Breathability and Venting
When it comes to breathability, Gore-Tex fabrics are near the top of the heap. Only the DryQ membrane of the Mountain Hardwear Stretch Ozonic is more breathable than any of the Gore-Tex products. The Beta AR augments the breathability of the fabric with pretty good venting, and the 3/4 side zips vent basically as much as full zips do. Even the zip fly can be used as a vent, modesty permitting.
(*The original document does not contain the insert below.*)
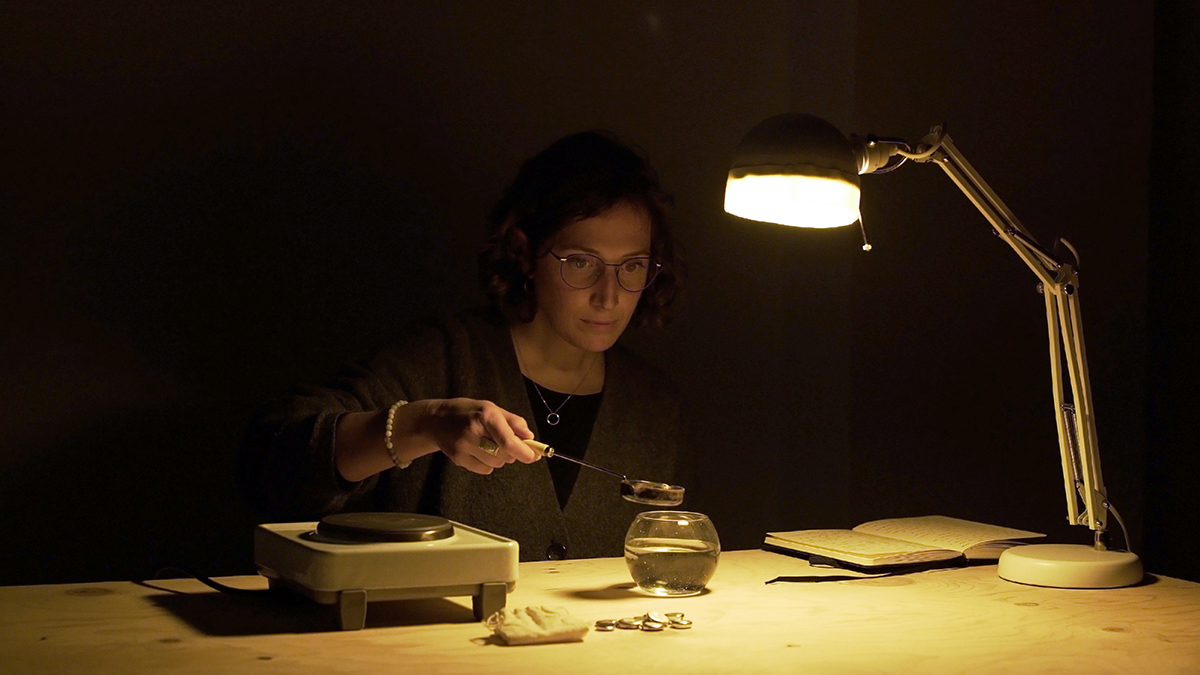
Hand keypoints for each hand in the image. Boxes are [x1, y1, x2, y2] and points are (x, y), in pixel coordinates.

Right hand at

The usability, protection, and comfort features of the Beta AR are plentiful and handy. The adjustable and low-profile integrated belt works with a zippered fly and central waistband snap to hold the pants up but not interfere with a climbing harness or backpack waist belt. The long side zips open to vent and to get the pants on over even the bulkiest ski boots. The lack of full-size zips is only a problem when trying to put the pants on or off over crampons, snowshoes, or skis. The double-layered cuffs seal tightly over boots of many dimensions. The cuffs are nicest for very large boots and for a tight seal while maintaining the appearance of regular hanging pant cuffs.
All the features and durability add up to make the Beta AR a relatively bulk package. The compact Outdoor Research Foray packs to the size of a large apple while the Beta AR is closer to the size of a pineapple.
At well over a pound, the Beta AR is the sort of thing you choose for when you absolutely know you need all of its protection. These are not the pants you carry "just in case". When there are options that are less than half the weight, choosing the Beta AR is not a choice you make for light weight. The Top Pick Outdoor Research Helium, for instance, is only a little over one third the mass of the Beta AR. In extended poor weather, the Beta will be much more comfortable and protective, but the Helium is featherweight by comparison.
Here the Beta AR excels. That stiff, rugged fabric and Arc'teryx's proven construction techniques combine to make pants that will last for years of even the most robust and stormy use. These pants will last longer than the ultralight products like the ultra-packable Mountain Hardwear Stretch Ozonic.
The best application of this product is difficult to pin down, as it combines unique attributes. The Beta AR is rugged and very weather-ready. It is as stout as many ski resort pants, without some of the more important features (some sort of warmth, for instance) of those pants. For really warm and wet ski conditions, consider the Beta AR. For hiking in the rain, the Beta AR will keep you dry and will do so for a long, long time. The catch for human-powered adventures is in the weight. Also, when hung over normal hiking and climbing footwear, the cuffs of the Beta AR are bulky and swish together in normal strides.
You don't choose these if you're on a strict budget. Of course, value is correlated with something more than just a price tag. They are more expensive than most, but they will last much longer than most as well. When you amortize over a long lifespan, the value of the Beta AR might be greater.
The ultra-burly and fully-featured Arc'teryx Beta AR is ready for the most rigorous of use. A pair of these in your pack are bulky and heavy, but will stand up to years of gnarly weather.